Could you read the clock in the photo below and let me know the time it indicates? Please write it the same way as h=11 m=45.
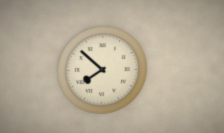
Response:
h=7 m=52
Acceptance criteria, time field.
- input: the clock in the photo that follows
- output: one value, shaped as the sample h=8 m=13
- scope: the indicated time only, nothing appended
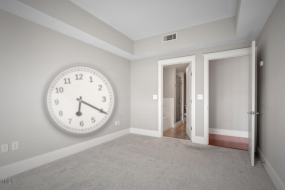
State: h=6 m=20
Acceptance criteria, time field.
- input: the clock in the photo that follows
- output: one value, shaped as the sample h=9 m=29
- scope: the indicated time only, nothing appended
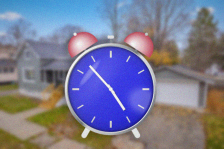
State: h=4 m=53
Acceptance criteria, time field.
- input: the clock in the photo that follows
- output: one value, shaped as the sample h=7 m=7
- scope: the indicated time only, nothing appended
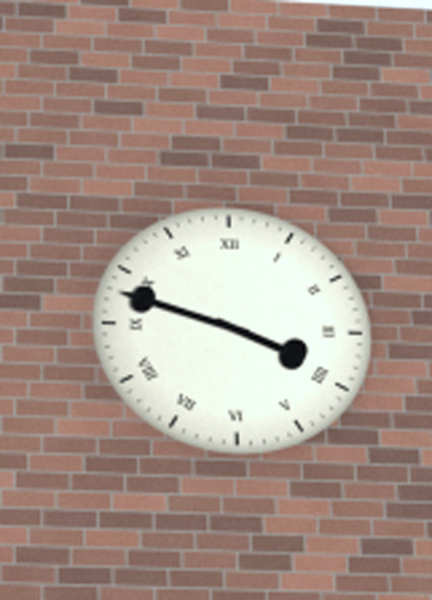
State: h=3 m=48
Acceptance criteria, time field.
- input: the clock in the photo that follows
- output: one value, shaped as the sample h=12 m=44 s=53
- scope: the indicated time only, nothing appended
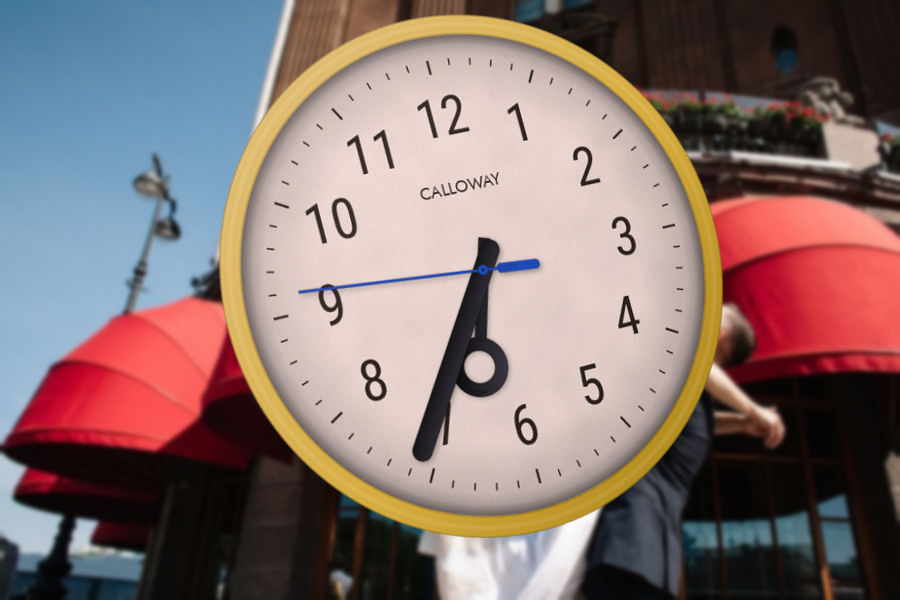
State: h=6 m=35 s=46
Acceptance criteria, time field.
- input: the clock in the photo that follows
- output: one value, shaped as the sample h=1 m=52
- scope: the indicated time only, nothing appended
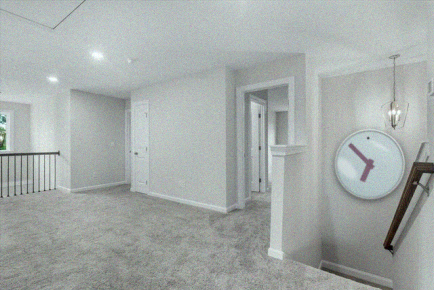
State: h=6 m=53
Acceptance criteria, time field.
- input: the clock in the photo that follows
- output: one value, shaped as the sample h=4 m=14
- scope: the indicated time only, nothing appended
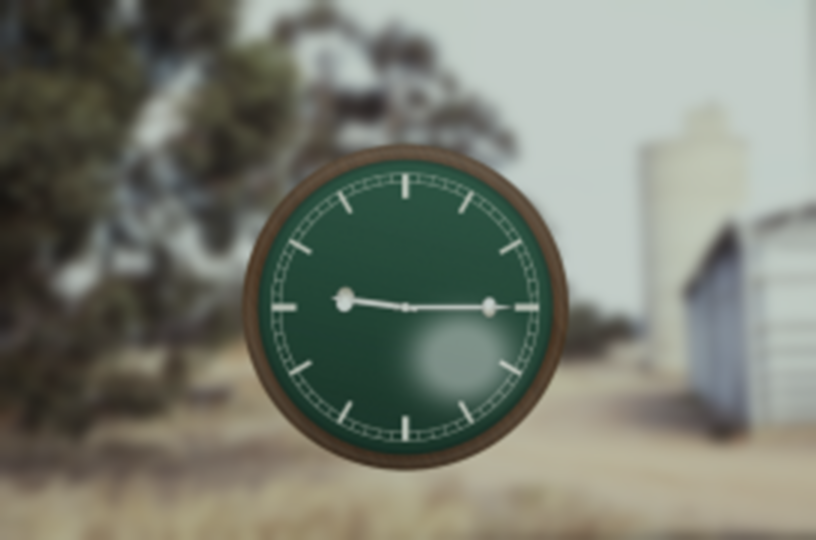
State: h=9 m=15
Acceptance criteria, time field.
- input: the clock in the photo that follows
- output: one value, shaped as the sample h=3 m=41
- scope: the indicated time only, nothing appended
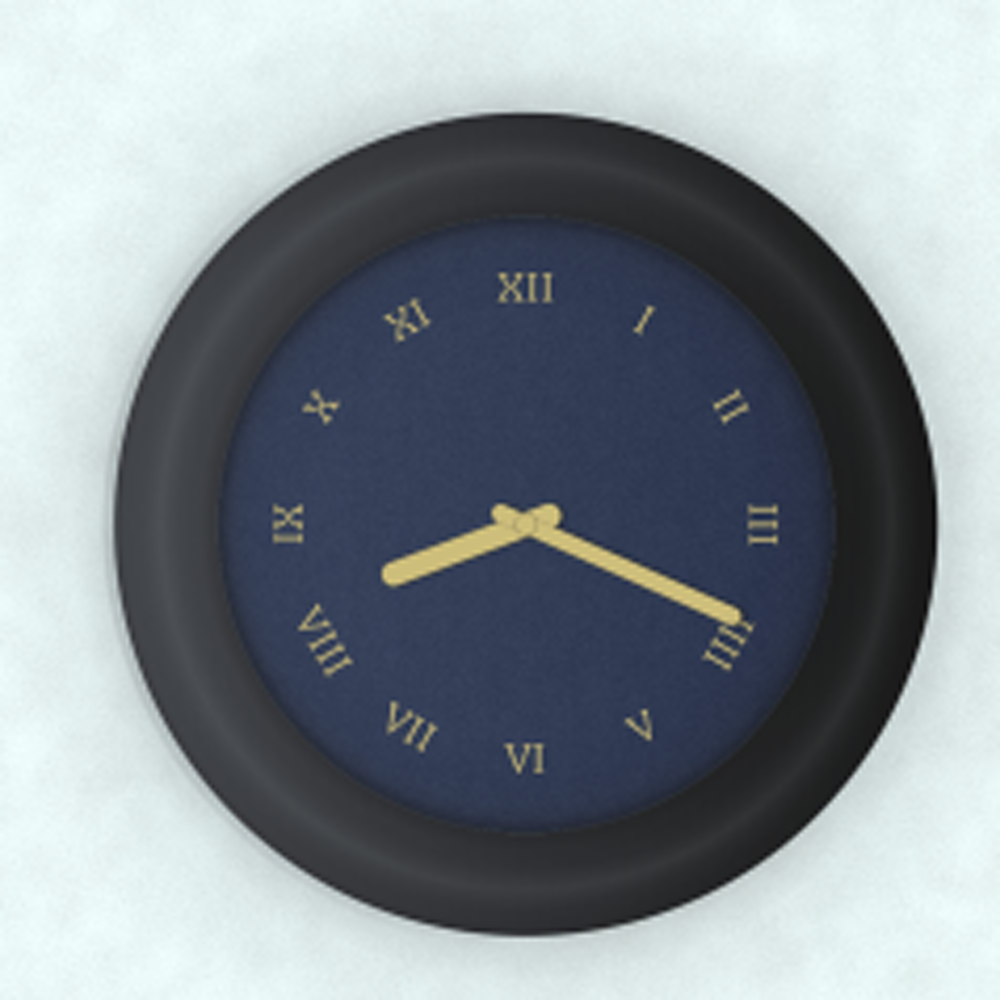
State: h=8 m=19
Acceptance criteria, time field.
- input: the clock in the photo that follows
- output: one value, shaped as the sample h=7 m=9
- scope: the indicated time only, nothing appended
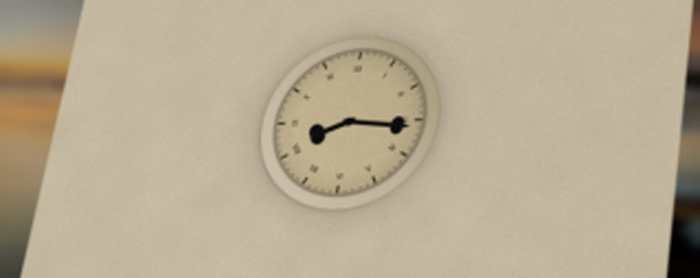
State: h=8 m=16
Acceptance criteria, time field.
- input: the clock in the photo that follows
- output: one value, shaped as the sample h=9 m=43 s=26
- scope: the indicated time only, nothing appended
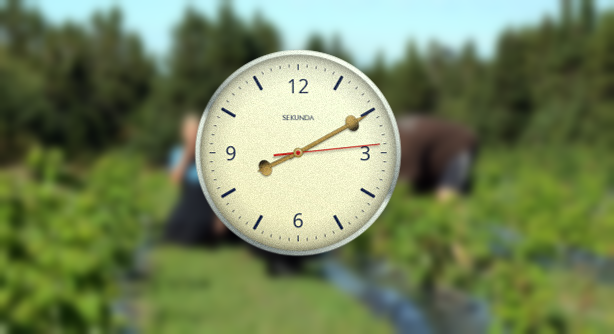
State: h=8 m=10 s=14
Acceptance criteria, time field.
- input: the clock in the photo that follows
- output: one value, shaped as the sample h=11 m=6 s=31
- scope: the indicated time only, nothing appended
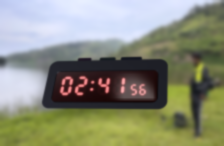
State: h=2 m=41 s=56
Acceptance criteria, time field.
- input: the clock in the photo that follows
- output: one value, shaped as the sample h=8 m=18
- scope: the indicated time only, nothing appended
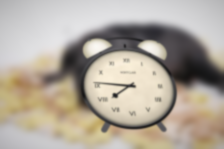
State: h=7 m=46
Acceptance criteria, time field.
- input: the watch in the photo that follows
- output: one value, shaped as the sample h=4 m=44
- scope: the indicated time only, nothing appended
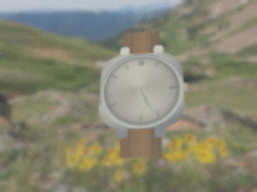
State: h=5 m=26
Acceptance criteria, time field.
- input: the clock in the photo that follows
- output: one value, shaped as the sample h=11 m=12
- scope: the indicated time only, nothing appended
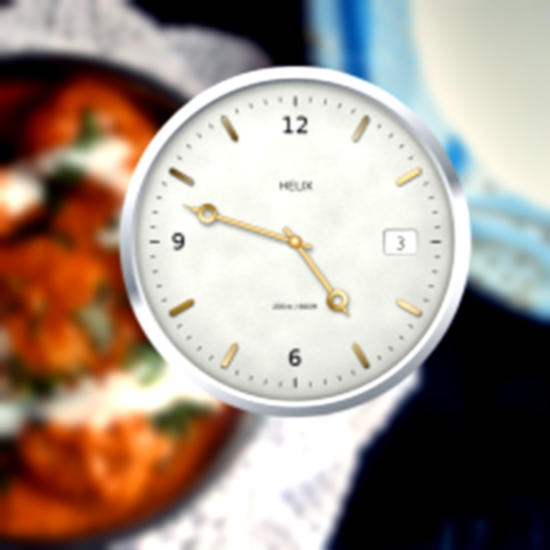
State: h=4 m=48
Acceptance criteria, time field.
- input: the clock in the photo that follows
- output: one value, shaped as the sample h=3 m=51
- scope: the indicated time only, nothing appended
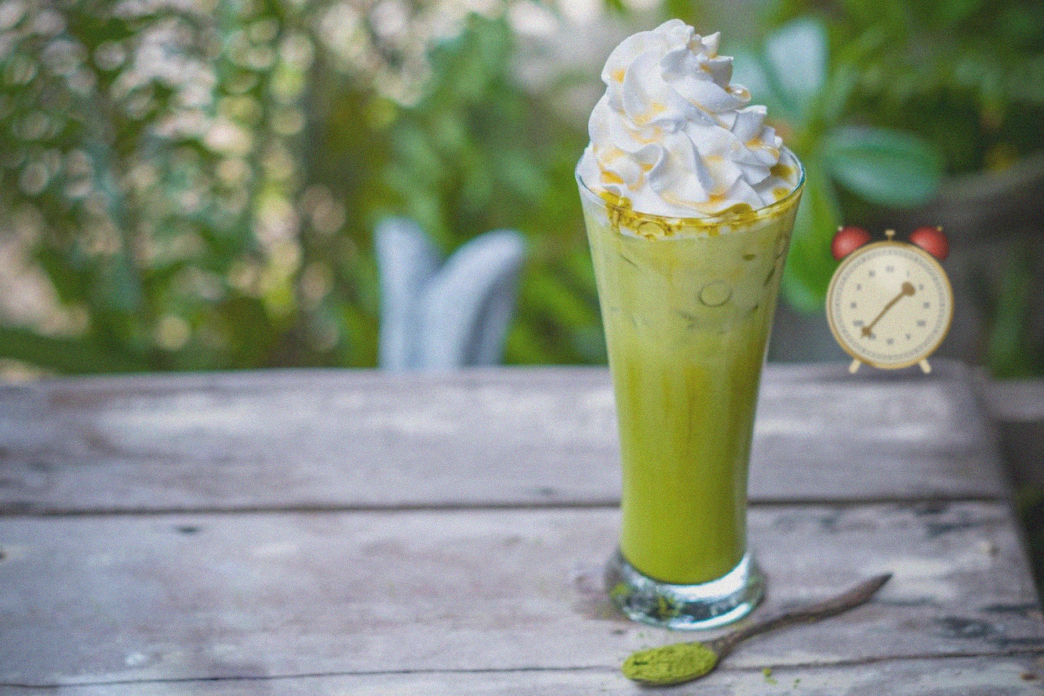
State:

────────────────────

Copy out, in full, each of the lines above that contains the word "Please".

** Reply to the exercise **
Could you read the clock in the photo below and let me know the time it indicates? Please write it the same way as h=11 m=45.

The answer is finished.